Também ficou bem clara, se havia dúvidas, a tibieza decisória dos pequenos municípios, contra a força persuasiva de poderes pré-instalados. Ainda pesquisei se haveria alguma associação «Pró-Cão» ou «Pró-
-Galo», já que as lutas de cães e galos são proibidas, embora se realizem clandestinamente. É que, por detrás da «Pró-Toiro», há os ganadeiros sem os quais o touro (como se diz no norte), a única espécie herdeira das virtudes indómitas do arouque, também correria riscos de extinção como este. Depois há os empresários que organizam a festa taurina, os empresários das praças de touros, os empresários dos toureiros, até acabar nos peões de brega que ajudam na faena, mas não é por eles que as corridas um dia serão proibidas.
As pessoas da minha geração viam as touradas emitidas pela TV todas as 5.ª feiras, diretamente do Campo Pequeno. Nessa altura, ainda era pequeno e ficava eufórico com as lides de Mestre Baptista e com as pegas dos Amadores de Santarém. Emocionava–me com a coragem dos bandarilheiros, mas a humidez viscosa que cobria o dorso dos touros ou a espuma grumosa que se lhes grudava na boca, não me causavam qualquer impressão ou comoção. Era tudo a preto e branco, tal como a minha consciência em crescimento.
As touradas de Viana atraíam muitos forasteiros. Era gente fina, a equivaler pelas marcas dos carros que se enfileiravam num imenso cordão que, passando em frente à minha janela, se estendia pela marginal, até o perder de vista sob a ponte Eiffel.
Mas um dia cresci. Ainda andaria pelo liceu. Tinha uns trocados dos padrinhos e comprei um bilhete setor sol. Era o dia de estreia, em Viana, de Ricardo Chibanga, o matador negro. Finalmente, o espetáculo a cores. Eram belas as “toilettes” das damas, policromados os adereços, refulgentes os trajes dos atores. As cortesias, sai o primeiro touro, também negro, luzidio, começava a faena. Porém, à medida que o público aplaudia as estocadas, a pelagem rasgava-se, humedecendo-a de suor grumoso de sangue, empastado na boca e narinas. O saibro da arena tingido de torrado fulvo. Mais aplausos: mais um ferro, este bem no lombo e mais pele dilacerada. Era uma luta desigual. Só o cavaleiro poderia fugir, trocar de montada.

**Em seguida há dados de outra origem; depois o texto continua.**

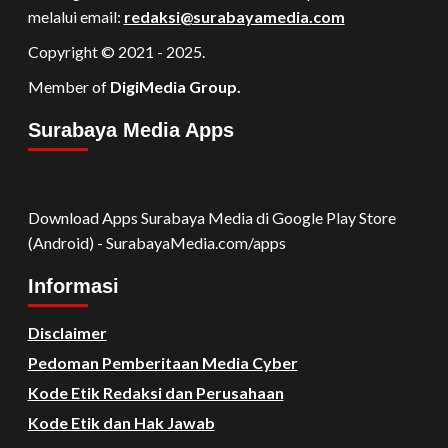
melalui email:
redaksi@surabayamedia.com
Copyright © 2021 - 2025.
Member of
DigiMedia Group.
Surabaya Media Apps
Download Apps Surabaya Media di Google Play Store
(Android) - SurabayaMedia.com/apps
Informasi
Disclaimer
Pedoman Pemberitaan Media Cyber
Kode Etik Redaksi dan Perusahaan
Kode Etik dan Hak Jawab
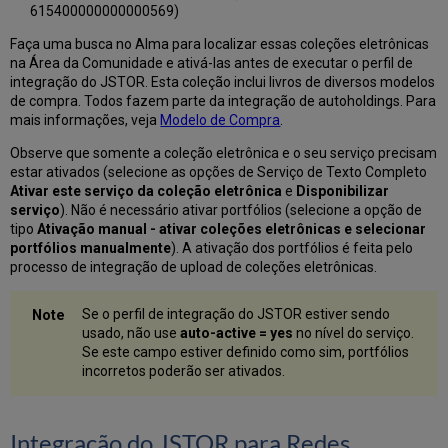
615400000000000569)
Faça uma busca no Alma para localizar essas coleções eletrônicas
na Área da Comunidade e ativá-las antes de executar o perfil de
integração do JSTOR. Esta coleção inclui livros de diversos modelos
de compra. Todos fazem parte da integração de autoholdings. Para
mais informações, veja
Modelo de Compra
.
Observe que somente a coleção eletrônica e o seu serviço precisam
estar ativados (selecione as opções de Serviço de Texto Completo
Ativar este serviço da coleção eletrônica
e
Disponibilizar
serviço
). Não é necessário ativar portfólios (selecione a opção de
tipo
Ativação manual - ativar coleções eletrônicas e selecionar
portfólios manualmente
). A ativação dos portfólios é feita pelo
processo de integração de upload de coleções eletrônicas.
Se o perfil de integração do JSTOR estiver sendo
usado, não use
auto-active = yes
no nível do serviço.
Se este campo estiver definido como sim, portfólios
incorretos poderão ser ativados.
Integração do JSTOR para Redes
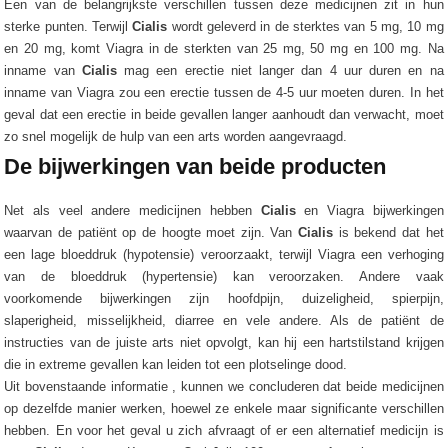
Een van de belangrijkste verschillen tussen deze medicijnen zit in hun
sterke punten. Terwijl
Cialis
wordt geleverd in de sterktes van 5 mg, 10 mg
en 20 mg, komt Viagra in de sterkten van 25 mg, 50 mg en 100 mg. Na
inname van
Cialis
mag een erectie niet langer dan 4 uur duren en na
inname van Viagra zou een erectie tussen de 4-5 uur moeten duren. In het
geval dat een erectie in beide gevallen langer aanhoudt dan verwacht, moet
zo snel mogelijk de hulp van een arts worden aangevraagd.
De bijwerkingen van beide producten
Net als veel andere medicijnen hebben
Cialis
en Viagra bijwerkingen
waarvan de patiënt op de hoogte moet zijn. Van
Cialis
is bekend dat het
een lage bloeddruk (hypotensie) veroorzaakt, terwijl Viagra een verhoging
van de bloeddruk (hypertensie) kan veroorzaken. Andere vaak
voorkomende bijwerkingen zijn hoofdpijn, duizeligheid, spierpijn,
slaperigheid, misselijkheid, diarree en vele andere. Als de patiënt de
instructies van de juiste arts niet opvolgt, kan hij een hartstilstand krijgen
die in extreme gevallen kan leiden tot een plotselinge dood.
Uit bovenstaande informatie , kunnen we concluderen dat beide medicijnen
op dezelfde manier werken, hoewel ze enkele maar significante verschillen
hebben. En voor het geval u zich afvraagt ​​of er een alternatief medicijn is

Toca a banda, a pedido. Termina a faena. Não há imperador para sinalizar quem vive e quem morre como no Coliseu de Roma. Foi Honório quem proibiu as lutas de gladiadores por intercessão do Papa Inocêncio I. Que gigantesco passo deu a humanidade. Não é permitido matar o touro, mas quando o animal saiu, ia ferido de morte, humilhado na sua condição de animal. Decidi ir-me embora. Acho que vomitei.
Não voltaria a assistir mais a qualquer transmissão das 5.ª feiras na TV, apesar de continuarem a ser a preto e branco.